Gunvor steht Ärger ins Haus. Der weltweit viertgrösste Ölhändler wird in einem Artikel des englischen Wirtschaftsmagazins «The Economist» verdächtigt, möglicherweise den Ölmarkt manipuliert zu haben. Die beschuldigte Firmengruppe mit Hauptsitzen in Genf und Singapur sowie Domizil in Sarnen/Obwalden reagiert in einer Stellungnahme äusserst empört über die Economist-Recherche.
Viele Gerüchte um die Gruppe
Als grosser und sehr erfolgreicher Player im Ölhandel verfügt Gunvor über exzellente Beziehungen in den russischen Machtzirkel von Wladimir Putin. Um die Firma ranken sich verschiedene Gerüchte, insbesondere, was die Verbundenheit des Gunvor-Mitgründers Gennadi Timtschenko mit Putin betrifft. Davon zeugen unter anderem auch durch Wikileaks veröffentlichte Depeschen der US-Botschaft in Moskau, in denen zu lesen ist, Putin sei an der Firma still beteiligt. Eine Behauptung, die Gunvor in der Vergangenheit mehrmals als komplett falsch bezeichnete.
Massive Verdächtigung
Nun legt das Wirtschaftsmagazin «The Economist» ein Scheit nach und behauptet, dass sich Gunvor über längere Zeit für einen Öltrader auf dem Spotmarkt völlig rätselhaft verhalten habe. Die Firma hätte Öl zu für sie unvorteilhaften Konditionen verkauft - und das von 2005 bis 2009, den Zeitraum, den «The Economist» untersuchte.
Das Blatt legt durch Statistiken und Expertenmeinungen nahe, durch gezielte Verkäufe könnte Gunvor den Preis des russischen Öltyps «Urals crude» künstlich gedrückt haben, was auf den ersten Blick zum Nachteil der Firma gewesen sei. Doch in Tat und Wahrheit könnte der schlechte Preis der Firma genützt haben, weil sie so fällige Steuern sparen und bessere Verträge mit Ölförderern ausbedingen konnte. Sollte das zutreffen, so «The Economist», wären die Geschädigten das russische Volk gewesen. Und obendrein hiesse das, dass Gunvor den Spotmarkt erfolgreich manipulierte.
«Unwahre» und «unbewiesene» Behauptungen
Die Reaktion in Genf liess nicht lange auf sich warten. In einer ausführlichen Stellungnahme bezeichnet Gunvor die Recherche als «falsch und unbegründet». Der Firmenvorsitzende Torbjörn Törnqvist zeigte sich «schockiert, dass ein solcher Artikel in einem seriösen Wirtschaftsmagazin erscheinen konnte.

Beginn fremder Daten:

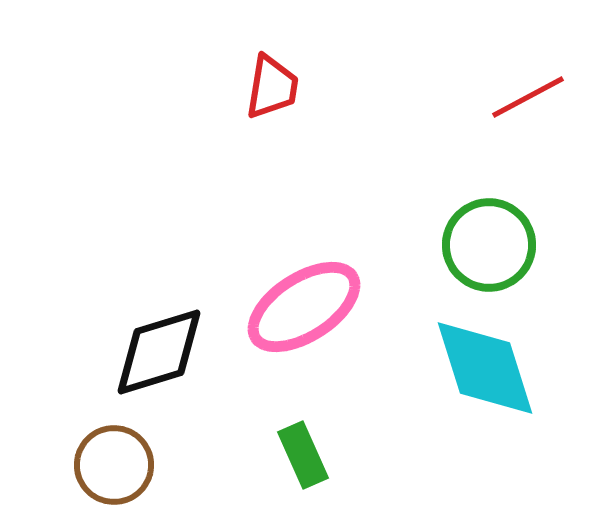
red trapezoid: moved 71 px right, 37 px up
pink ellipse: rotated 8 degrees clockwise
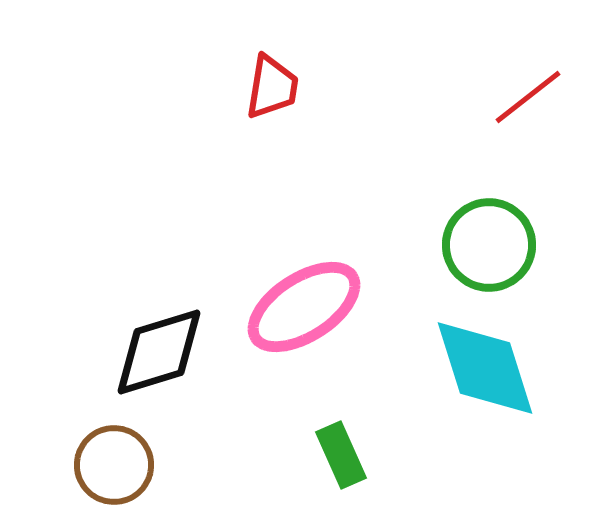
red line: rotated 10 degrees counterclockwise
green rectangle: moved 38 px right
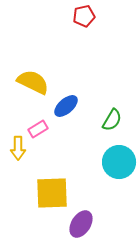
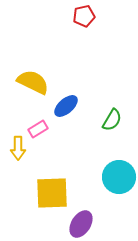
cyan circle: moved 15 px down
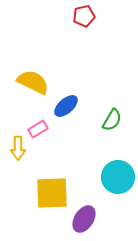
cyan circle: moved 1 px left
purple ellipse: moved 3 px right, 5 px up
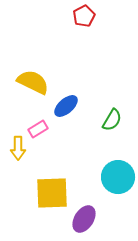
red pentagon: rotated 15 degrees counterclockwise
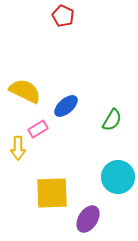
red pentagon: moved 21 px left; rotated 20 degrees counterclockwise
yellow semicircle: moved 8 px left, 9 px down
purple ellipse: moved 4 px right
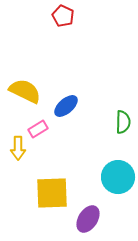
green semicircle: moved 11 px right, 2 px down; rotated 30 degrees counterclockwise
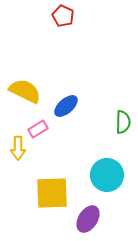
cyan circle: moved 11 px left, 2 px up
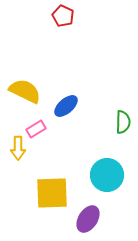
pink rectangle: moved 2 px left
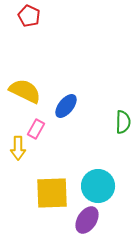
red pentagon: moved 34 px left
blue ellipse: rotated 10 degrees counterclockwise
pink rectangle: rotated 30 degrees counterclockwise
cyan circle: moved 9 px left, 11 px down
purple ellipse: moved 1 px left, 1 px down
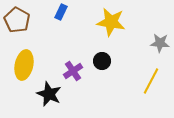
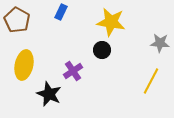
black circle: moved 11 px up
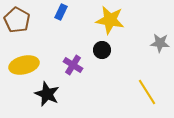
yellow star: moved 1 px left, 2 px up
yellow ellipse: rotated 64 degrees clockwise
purple cross: moved 6 px up; rotated 24 degrees counterclockwise
yellow line: moved 4 px left, 11 px down; rotated 60 degrees counterclockwise
black star: moved 2 px left
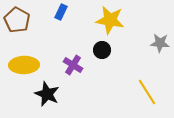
yellow ellipse: rotated 12 degrees clockwise
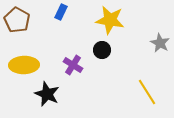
gray star: rotated 24 degrees clockwise
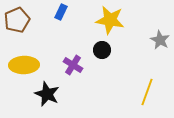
brown pentagon: rotated 20 degrees clockwise
gray star: moved 3 px up
yellow line: rotated 52 degrees clockwise
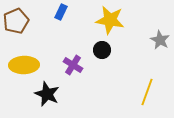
brown pentagon: moved 1 px left, 1 px down
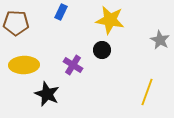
brown pentagon: moved 2 px down; rotated 25 degrees clockwise
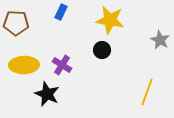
purple cross: moved 11 px left
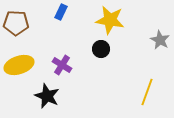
black circle: moved 1 px left, 1 px up
yellow ellipse: moved 5 px left; rotated 16 degrees counterclockwise
black star: moved 2 px down
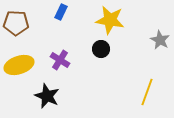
purple cross: moved 2 px left, 5 px up
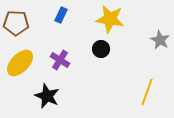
blue rectangle: moved 3 px down
yellow star: moved 1 px up
yellow ellipse: moved 1 px right, 2 px up; rotated 28 degrees counterclockwise
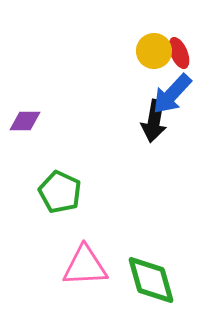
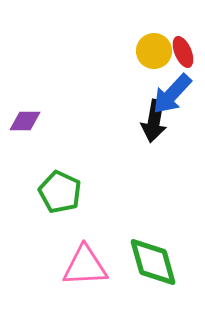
red ellipse: moved 4 px right, 1 px up
green diamond: moved 2 px right, 18 px up
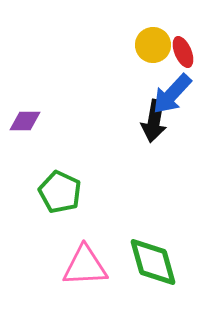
yellow circle: moved 1 px left, 6 px up
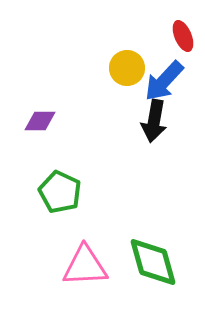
yellow circle: moved 26 px left, 23 px down
red ellipse: moved 16 px up
blue arrow: moved 8 px left, 13 px up
purple diamond: moved 15 px right
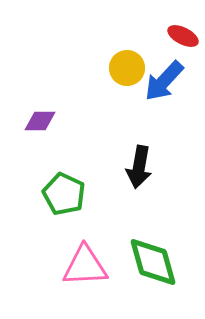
red ellipse: rotated 40 degrees counterclockwise
black arrow: moved 15 px left, 46 px down
green pentagon: moved 4 px right, 2 px down
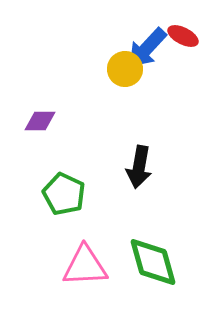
yellow circle: moved 2 px left, 1 px down
blue arrow: moved 17 px left, 33 px up
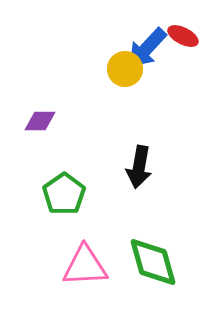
green pentagon: rotated 12 degrees clockwise
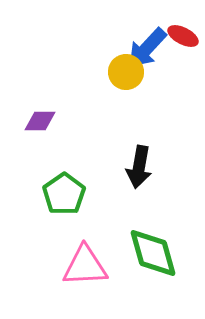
yellow circle: moved 1 px right, 3 px down
green diamond: moved 9 px up
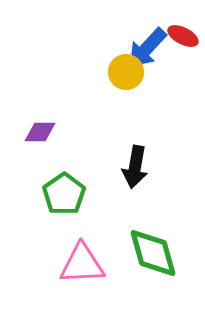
purple diamond: moved 11 px down
black arrow: moved 4 px left
pink triangle: moved 3 px left, 2 px up
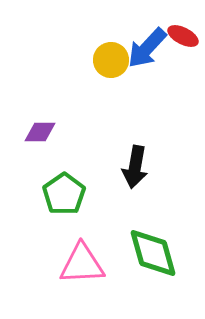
yellow circle: moved 15 px left, 12 px up
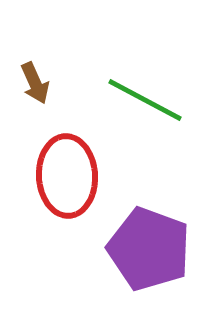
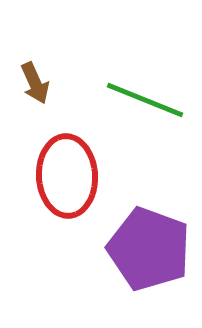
green line: rotated 6 degrees counterclockwise
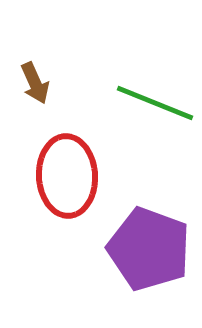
green line: moved 10 px right, 3 px down
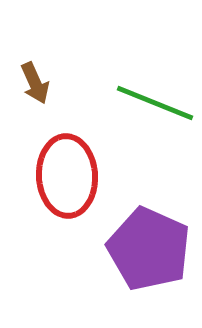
purple pentagon: rotated 4 degrees clockwise
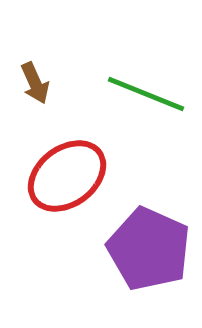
green line: moved 9 px left, 9 px up
red ellipse: rotated 56 degrees clockwise
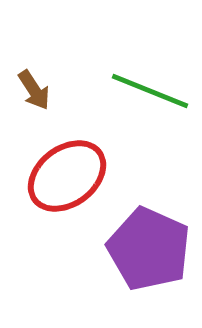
brown arrow: moved 1 px left, 7 px down; rotated 9 degrees counterclockwise
green line: moved 4 px right, 3 px up
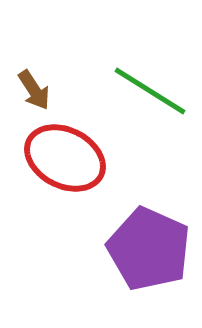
green line: rotated 10 degrees clockwise
red ellipse: moved 2 px left, 18 px up; rotated 64 degrees clockwise
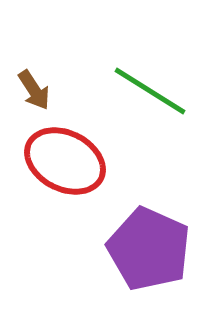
red ellipse: moved 3 px down
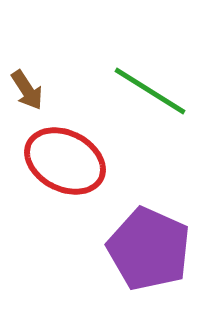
brown arrow: moved 7 px left
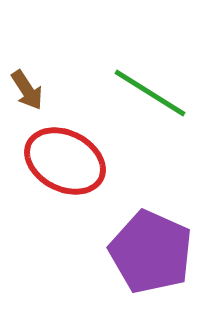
green line: moved 2 px down
purple pentagon: moved 2 px right, 3 px down
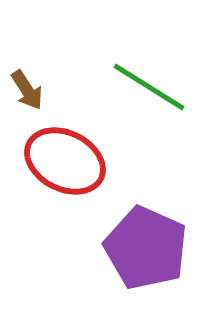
green line: moved 1 px left, 6 px up
purple pentagon: moved 5 px left, 4 px up
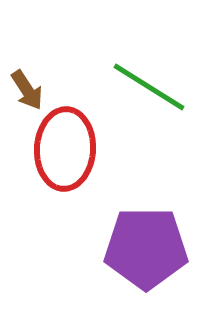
red ellipse: moved 12 px up; rotated 66 degrees clockwise
purple pentagon: rotated 24 degrees counterclockwise
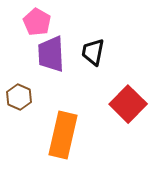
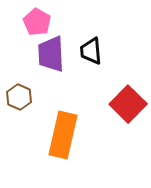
black trapezoid: moved 2 px left, 1 px up; rotated 16 degrees counterclockwise
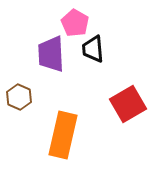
pink pentagon: moved 38 px right, 1 px down
black trapezoid: moved 2 px right, 2 px up
red square: rotated 15 degrees clockwise
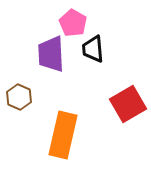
pink pentagon: moved 2 px left
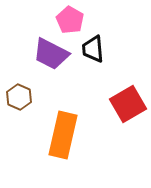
pink pentagon: moved 3 px left, 3 px up
purple trapezoid: rotated 60 degrees counterclockwise
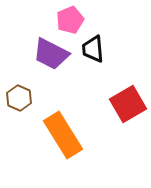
pink pentagon: rotated 20 degrees clockwise
brown hexagon: moved 1 px down
orange rectangle: rotated 45 degrees counterclockwise
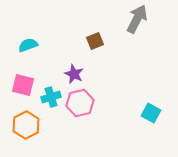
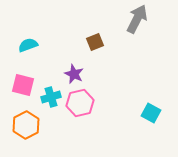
brown square: moved 1 px down
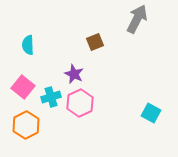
cyan semicircle: rotated 72 degrees counterclockwise
pink square: moved 2 px down; rotated 25 degrees clockwise
pink hexagon: rotated 12 degrees counterclockwise
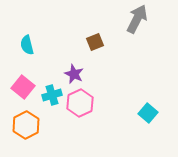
cyan semicircle: moved 1 px left; rotated 12 degrees counterclockwise
cyan cross: moved 1 px right, 2 px up
cyan square: moved 3 px left; rotated 12 degrees clockwise
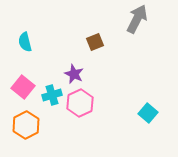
cyan semicircle: moved 2 px left, 3 px up
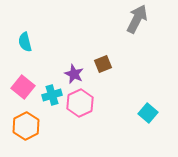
brown square: moved 8 px right, 22 px down
orange hexagon: moved 1 px down
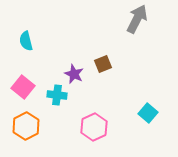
cyan semicircle: moved 1 px right, 1 px up
cyan cross: moved 5 px right; rotated 24 degrees clockwise
pink hexagon: moved 14 px right, 24 px down
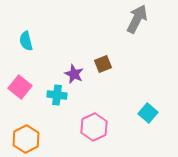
pink square: moved 3 px left
orange hexagon: moved 13 px down
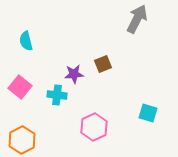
purple star: rotated 30 degrees counterclockwise
cyan square: rotated 24 degrees counterclockwise
orange hexagon: moved 4 px left, 1 px down
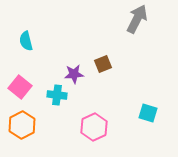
orange hexagon: moved 15 px up
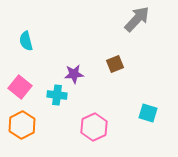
gray arrow: rotated 16 degrees clockwise
brown square: moved 12 px right
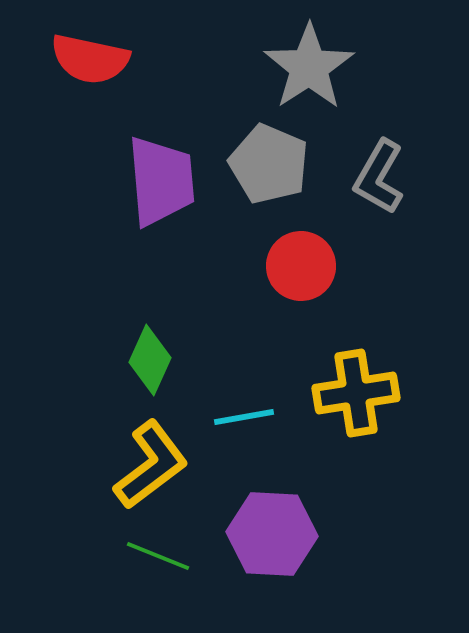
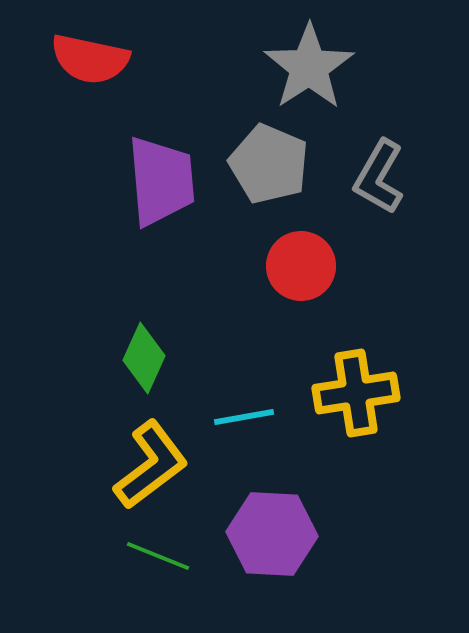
green diamond: moved 6 px left, 2 px up
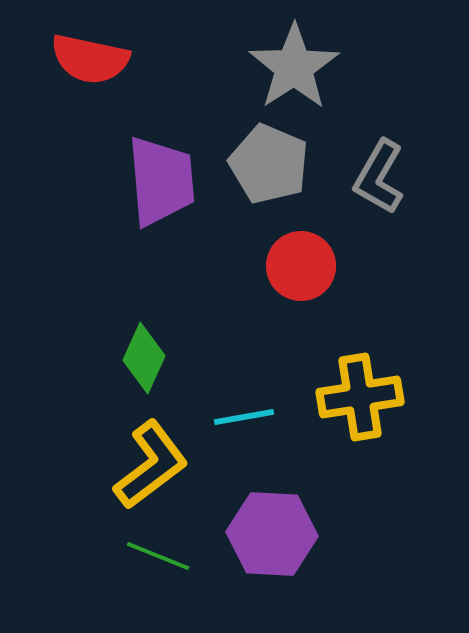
gray star: moved 15 px left
yellow cross: moved 4 px right, 4 px down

Im Artikel werden Behauptungen aufgestellt, die der Economist selbst als unbewiesen und nicht beweisbare Spekulation bezeichnet, die zudem von der grössten Autorität im Rohstoffhandel, Platts Crude Oil Marketwire, zurückgewiesen wird.»
Weiter sagt Törqvist, dass der Artikel die journalistische Objektivität und Fairness verletze. Statt den Fakten nachzugehen, sei man beim Economist der eigenen These erlegen. Das Blatt sei nicht an einer Diskussion interessiert gewesen und man werde seitens Gunvor alle verfügbaren Optionen prüfen, um den Schaden zu beheben, der durch derart falsche Anschuldigungen entstanden sei.
In einem offenen Brief an die Redaktion des Economist beteuerte der Präsident von Platts, Larry Neal, dass die Handelsplattform nicht manipulierbar sei. «You got it wrong», schreibt Neal und sagt, eine Firma allein könne den Markt nicht manipulieren. Die Urals-Preise entsprächen sowohl in der Vergangenheit wie auch heute den tatsächlichen Marktrealtitäten.